Since the NFL adopted its current 32-team makeup for the 2002 season, Mother Nature has disrupted two preseason games with lightning.
The most recent was Saturday night, when two storm fronts swept through the Washington area and forced first a delay and then the end of the Ravens' game with the Washington Redskins.
With lightning leading officials to clear FedEx Field with 11:38 left in the third quarter, the game was called, with the Redskins, who were leading 13-7, declared the winners.

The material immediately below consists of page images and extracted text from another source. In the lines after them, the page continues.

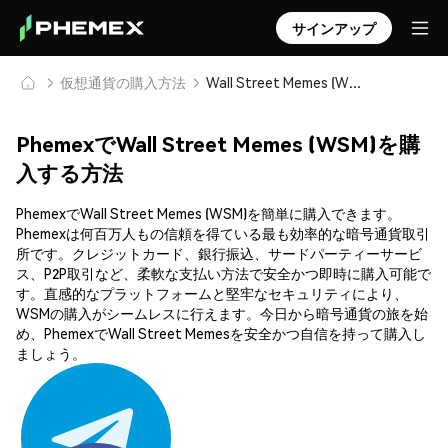
サインアップ
仮想通貨の購入方法
Wall Street Memes (WSM) を安全に購入・保管
PhemexでWall Street Memes (WSM)を購
入する方法
PhemexでWall Street Memes (WSM)を簡単に購入できます。
Phemexは何百万人もの信頼を得ている最も効率的な暗号通貨取引
所です。クレジットカード、銀行振込、サードパーティーサービ
ス、P2P取引など、柔軟な支払い方法で安全かつ即時に購入可能で
す。直感的なプラットフォームと堅牢なセキュリティにより、
WSMの購入がシームレスに行えます。今日から暗号通貨の旅を始
め、PhemexでWall Street Memesを安全かつ自信を持って購入し
ましょう。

On Aug. 4, 2003, the Pro Football Hall of Fame game between the Kansas City Chiefs and Green Bay Packers was called with 5:49 left in the third quarter because of lightning. The Chiefs, who were leading 9-0, secured the victory.

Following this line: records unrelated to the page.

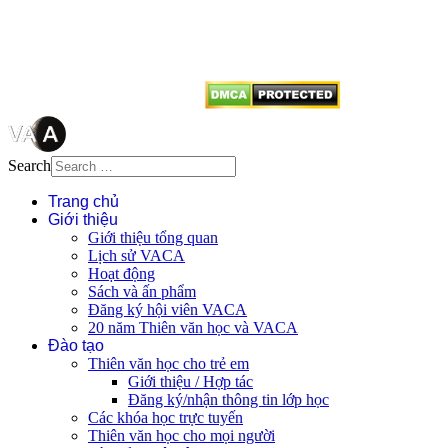
tên tác giả và nguồn trích
dẫn
Thienvanvietnam.org
khi quý
vị tái sử dụng bất cứ nội dung nào
từ website này.
Search
Trang chủ
Giới thiệu
Giới thiệu tổng quan
Lịch sử VACA
Hoạt động
Sách và ấn phẩm
Đăng ký hội viên VACA
20 năm Thiên văn học và VACA
Đào tạo
Thiên văn học cho trẻ em
Giới thiệu / Hợp tác
Đăng ký/nhận thông tin lớp học
Các khóa học trực tuyến
Thiên văn học cho mọi người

The Packers were also cut short in a preseason, Hall of Fame game with the San Diego Chargers on Aug. 2, 1980, when lightning forced the game to be called with 5:29 left in the fourth quarter.
Of course, many Americans can recall commissioner Paul Tagliabue's decision to postpone games scheduled for Sept. 16 and 17, 2001, in the wake of the Sept. 11 terrorist attacks on New York City and Washington.
That move contrasted greatly with the league's decision to play games two days after the assassination of President John F. Kennedy on Nov. 22, 1963.
The Ravens were involved in a cancellation when the preseason opener against the Eagles in Philadelphia on Aug. 13, 2001, was called off because of dangerous conditions on the artificial turf.
And a 57-day players strike reduced the number of games from 16 to nine during the 1982 season.
Still, it takes a lot for the NFL to cancel a game because of weather. Although several games have been rescheduled (the Miami Dolphins have had three games moved since 2004 because of hurricanes, and the New Orleans Saints had to move a home game to Giants Stadium in New Jersey after Hurricane Katrina hit New Orleans in September 2005), no record of a regular-season game being called because of weather could be found.
And the league refused to cancel a preseason game between the visiting Dolphins and the host Saints on Sept. 3, 2004, because Miami players were concerned about Hurricane Frances, which was heading toward Florida.